Exploring Visualization Techniques for Interpretable Learning in Speech Enhancement Deep Neural Networks

Conference: Speech Communication - 15th ITG Conference
09/20/2023 - 09/22/2023 at Aachen

doi:10.30420/456164043

Proceedings: ITG-Fb. 312: Speech Communication

Pages: 5Language: englishTyp: PDF

Authors:
Nustede, Eike J.; Anemueller, Joern (Carl von Ossietzky University Oldenburg, Computational Audition Group, Germany & Dept. med. Physics & Acoustics and Cluster of Excellence Hearing4all, Oldenburg, Germany)

Abstract:
Deep network interpretability research provides an avenue to gain insights into the underlying mechanisms of noise suppression and artefact removal in speech enhancement networks.

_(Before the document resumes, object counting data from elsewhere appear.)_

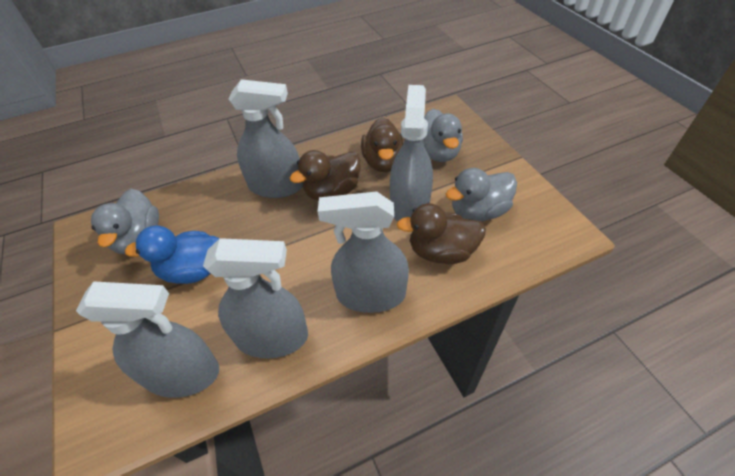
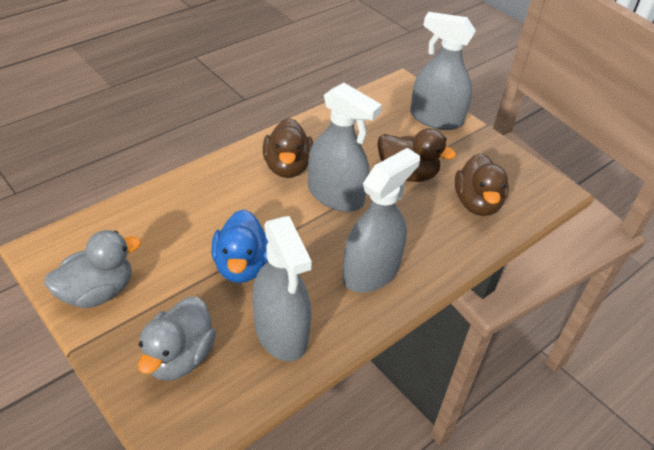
grey duck: [91,189,159,254] [422,109,463,162] [446,168,517,221] = 3 -> [44,230,141,308] [138,296,216,381] = 2
grey spray bottle: [76,281,219,398] [203,238,308,359] [229,79,303,198] [318,191,409,313] [390,85,433,222] = 5 -> [252,216,312,362] [308,83,382,212] [342,148,420,293] [410,12,476,130] = 4

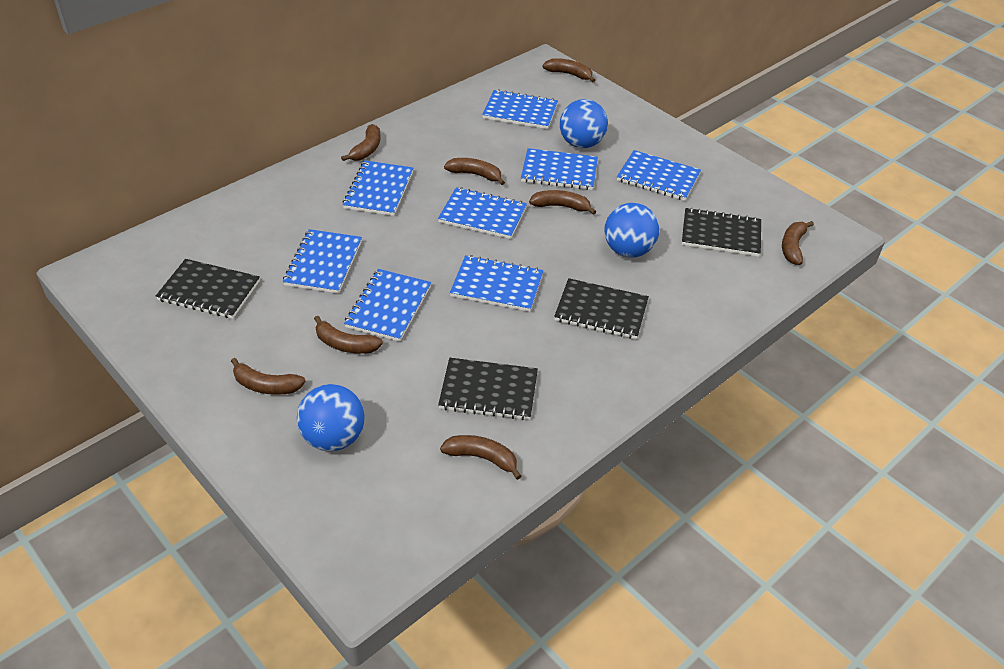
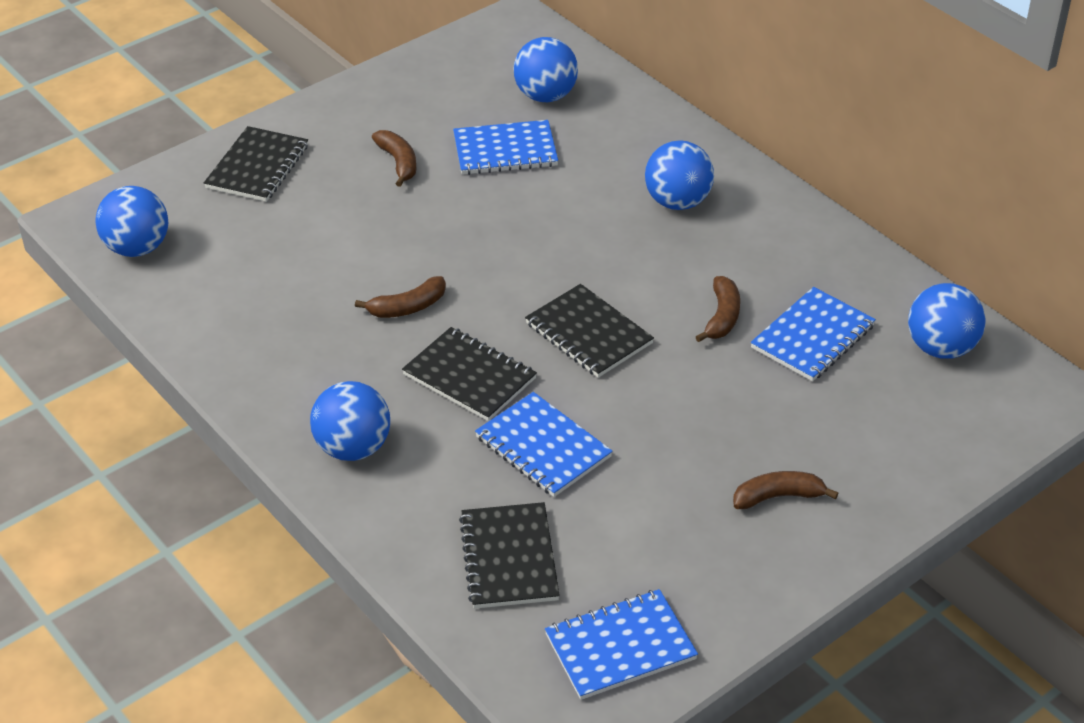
blue ball: [297,384,364,451] [560,99,608,148] [604,203,659,257] = 3 -> [95,186,168,257] [310,381,390,461] [513,37,578,102] [645,140,714,210] [908,283,986,358] = 5
blue notebook: [283,229,362,294] [343,161,413,216] [344,269,431,342] [438,187,527,239] [450,255,543,312] [482,89,558,129] [521,148,598,190] [617,150,701,201] = 8 -> [453,120,558,175] [475,392,613,497] [545,589,698,700] [751,287,876,381] = 4
brown banana: [231,358,306,395] [314,316,383,354] [341,124,381,161] [440,435,521,480] [444,158,505,185] [529,190,596,215] [542,58,595,83] [782,221,814,265] = 8 -> [355,276,446,318] [372,130,416,187] [696,276,740,342] [733,471,838,509] = 4

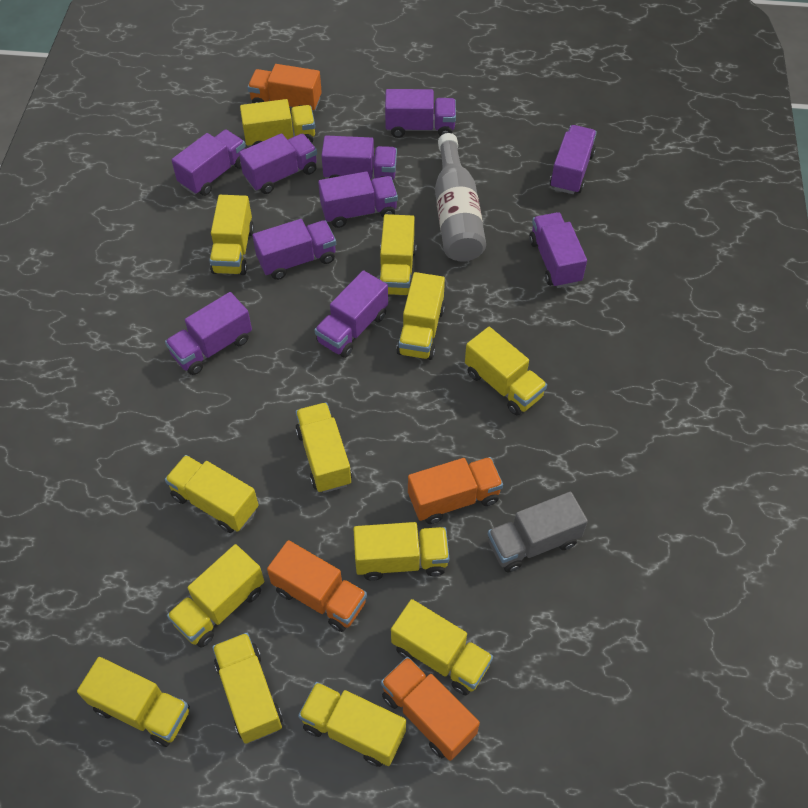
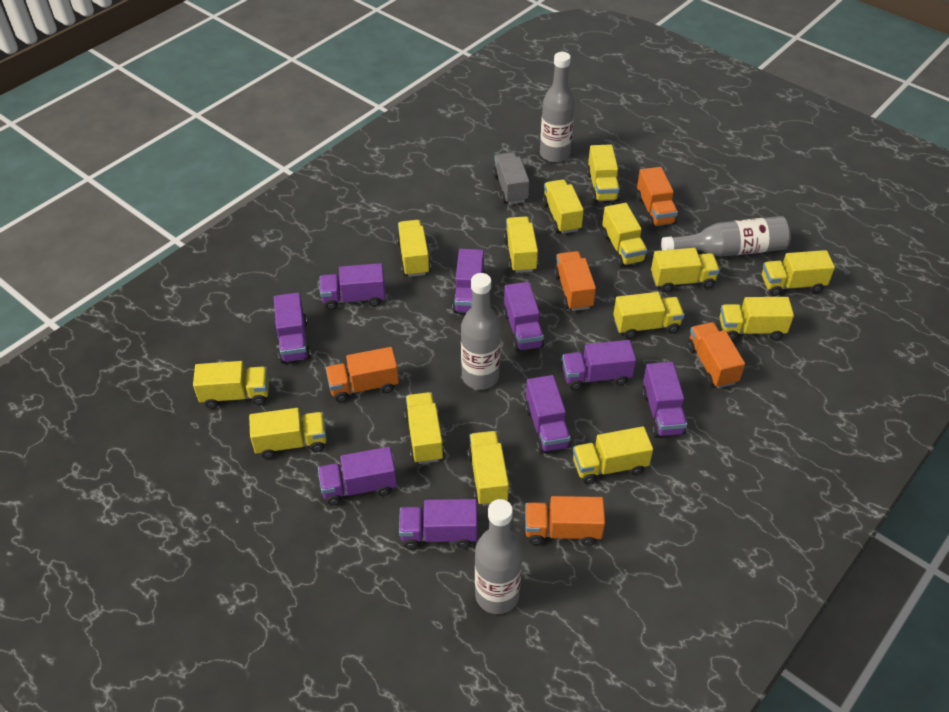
grey bottle: [435,133,486,262] = 1 -> [461,273,501,390] [475,499,523,614] [540,52,575,163] [661,216,791,257] = 4
orange truck: [248,64,322,111] [267,540,367,632] [381,657,480,761] [408,457,503,524] = 4 -> [326,347,399,402] [525,496,605,546] [554,251,596,311] [636,167,678,227] [687,322,745,388] = 5
purple truck: [165,292,252,375] [172,130,246,196] [239,133,317,194] [252,219,336,280] [315,270,388,358] [318,171,398,228] [321,135,397,180] [385,89,456,138] [529,212,587,288] [550,125,597,194] = 10 -> [274,292,311,363] [318,447,397,505] [320,263,385,310] [399,499,478,549] [452,249,485,313] [503,282,545,351] [525,375,571,452] [562,340,636,390] [642,362,688,437] = 9
yellow truck: [77,657,190,747] [165,455,259,533] [167,544,264,647] [209,195,254,275] [212,633,282,744] [240,99,315,146] [296,402,352,493] [298,682,406,767] [354,522,449,581] [379,214,417,296] [391,599,493,695] [396,272,445,360] [465,327,547,415] = 13 -> [193,361,269,409] [249,408,327,459] [397,220,431,277] [404,392,445,464] [467,431,510,506] [504,216,538,273] [542,179,584,234] [573,426,653,484] [587,144,620,202] [602,203,647,267] [613,292,685,339] [651,248,720,292] [720,297,794,340] [762,250,835,296] = 14

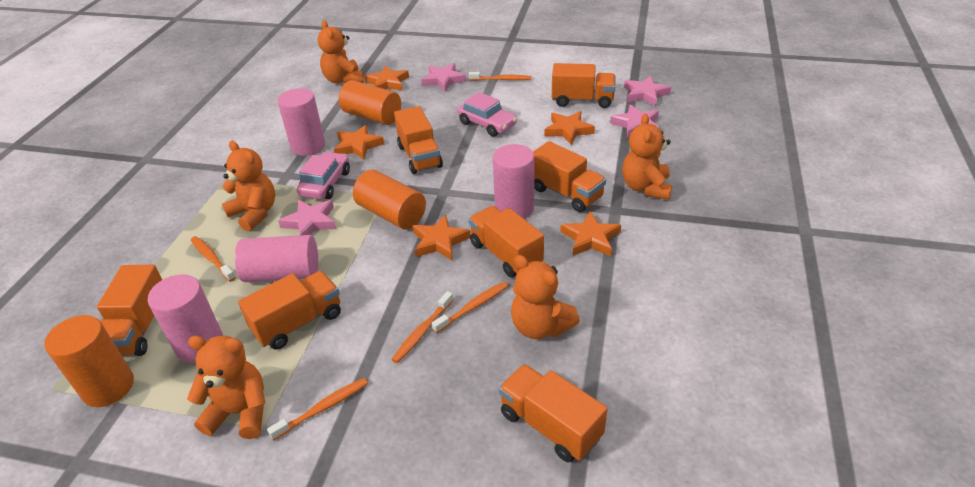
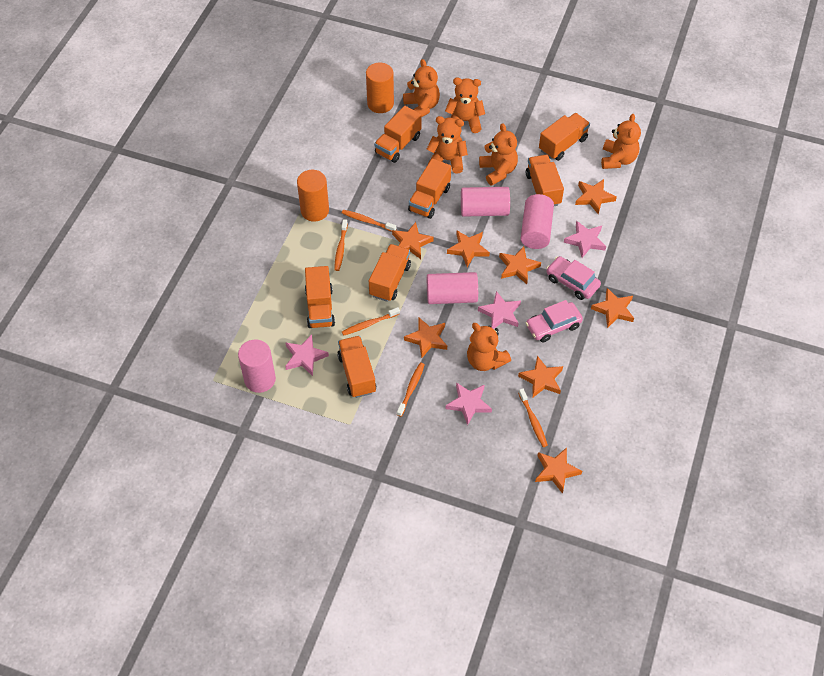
orange cylinder: [44,315,134,407] [339,80,401,125] [353,170,426,230] = 3 -> [297,170,329,222] [366,63,394,113] = 2
orange star: [334,125,384,160] [364,65,409,91] [412,214,471,260] [544,111,595,145] [560,212,621,256] = 5 -> [392,222,434,259] [404,318,447,358] [447,231,490,267] [499,246,541,284] [518,356,563,398] [535,448,582,494] [575,179,617,214] [591,288,634,328] = 8
orange teddy bear: [187,336,265,439] [222,141,275,232] [318,20,364,84] [511,255,580,339] [622,114,672,200] = 5 -> [403,59,440,117] [427,116,468,173] [445,77,485,133] [467,323,511,371] [479,123,518,186] [601,114,641,169] = 6

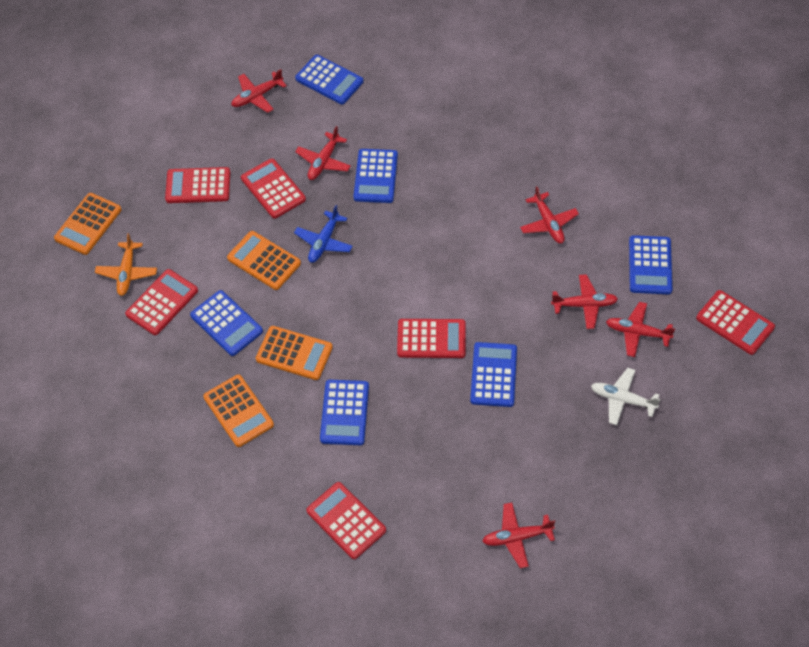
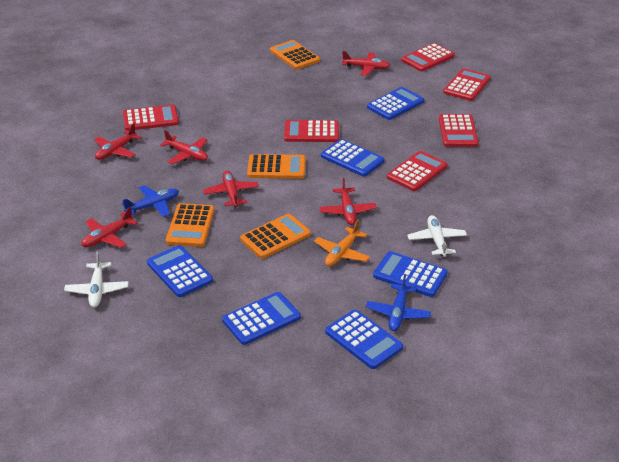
blue plane: [294,205,353,263] = 1 -> [122,185,179,217] [366,274,431,331] = 2
white plane: [591,368,661,425] = 1 -> [64,252,129,307] [407,215,467,257] = 2

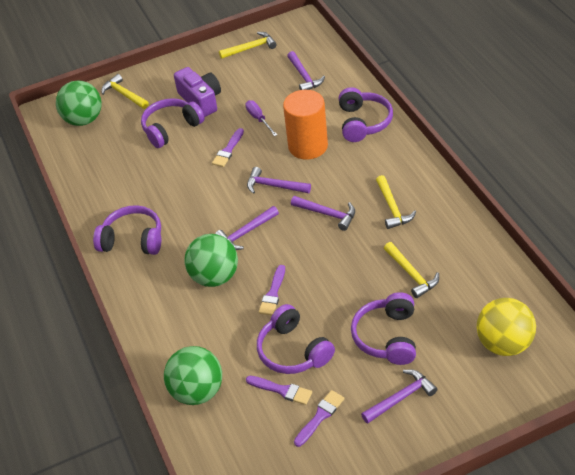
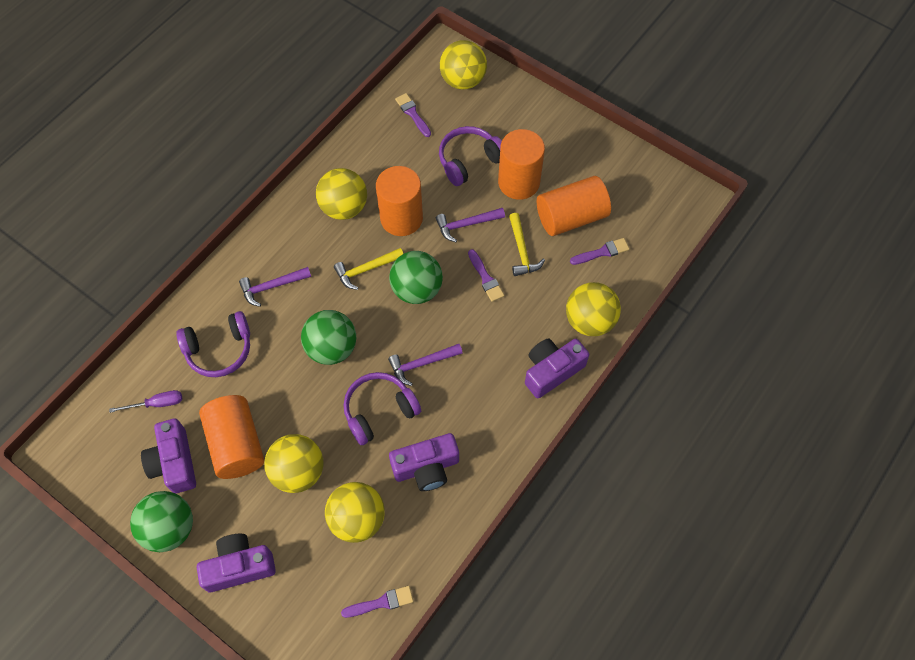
orange cylinder: [283,90,328,160] = 1 -> [199,395,264,479] [376,166,423,236] [498,129,545,200] [537,176,611,236] = 4
purple camera: [174,67,221,117] = 1 -> [141,418,196,493] [197,534,276,592] [389,433,459,491] [525,339,589,398] = 4
purple hammer: [215,206,279,250] [247,167,311,194] [287,51,325,90] [291,196,355,231] [361,370,437,424] = 5 -> [239,267,311,307] [388,344,463,386] [436,208,505,242] = 3
purple headphones: [93,205,161,255] [141,98,205,148] [257,304,335,374] [338,87,393,142] [351,292,416,365] = 5 -> [176,311,250,377] [344,372,421,445] [439,126,502,186] = 3
yellow ball: [477,298,536,356] = 1 -> [264,434,323,493] [316,168,367,220] [325,482,385,543] [440,40,487,90] [566,282,621,336] = 5
yellow hammer: [101,74,149,109] [219,32,277,59] [376,175,416,229] [384,242,439,298] = 4 -> [334,248,403,290] [509,213,545,276] = 2

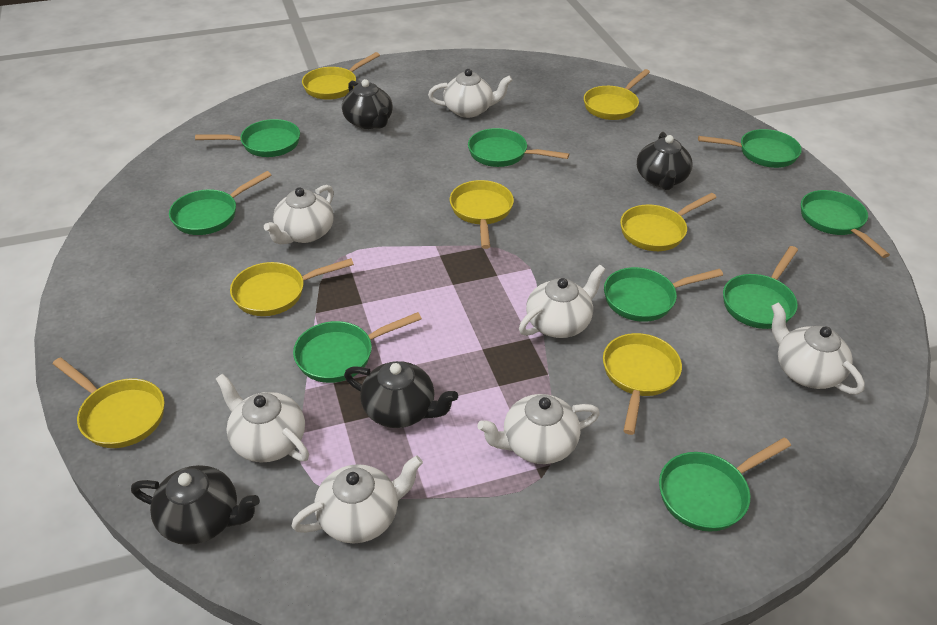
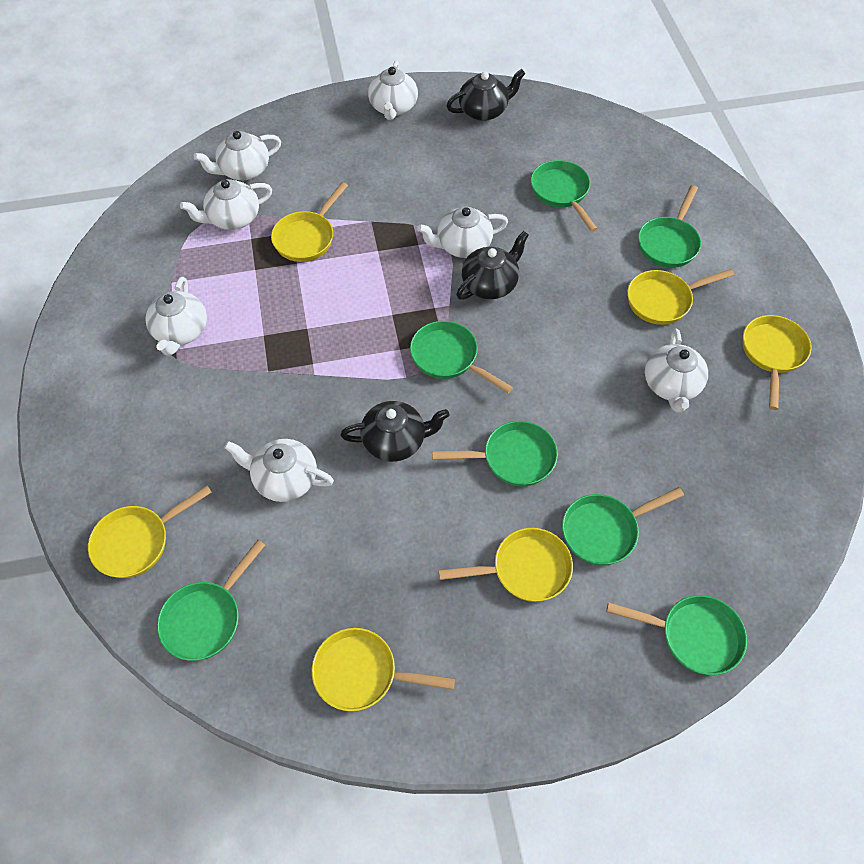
black teapot: [131,465,260,545] [342,79,393,129] [344,361,458,428] [637,132,693,190] = 4 -> [341,401,449,462] [447,69,525,121] [456,231,529,300] = 3
green pan: [169,171,271,235] [195,119,300,157] [293,312,422,383] [468,128,569,167] [604,267,723,322] [659,438,791,532] [698,129,802,168] [723,246,798,329] [801,190,890,258] = 9 -> [157,540,265,661] [410,321,513,394] [432,421,558,486] [531,160,597,232] [562,487,684,565] [606,595,747,675] [638,185,701,268] = 7
yellow pan: [53,357,165,448] [230,258,354,316] [302,52,380,100] [450,180,514,249] [584,69,650,120] [603,333,682,435] [620,193,717,251] = 7 -> [88,486,212,578] [271,182,348,262] [312,628,455,711] [438,528,573,602] [627,269,734,325] [743,315,812,410] = 6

Analyzing the networks’ internal representations and activation patterns allows identification of critical acoustic features, and provides another approach for model optimization. In this paper, we contribute to the visualization of speech processing networks by leveraging the U-Network’s hierarchical and convolutional processing scheme to derive feature maps of audio samples at different levels in the network. Further, we adapt the activation maximization method to speech enhancement networks by regularizing the maximization process. The presented feature maps and filter activations follow a clear encoding/decoding scheme, starting with a decomposition into distinct acoustic features in the encoder, while the decoder combines sparse features into an enhanced spectrogram.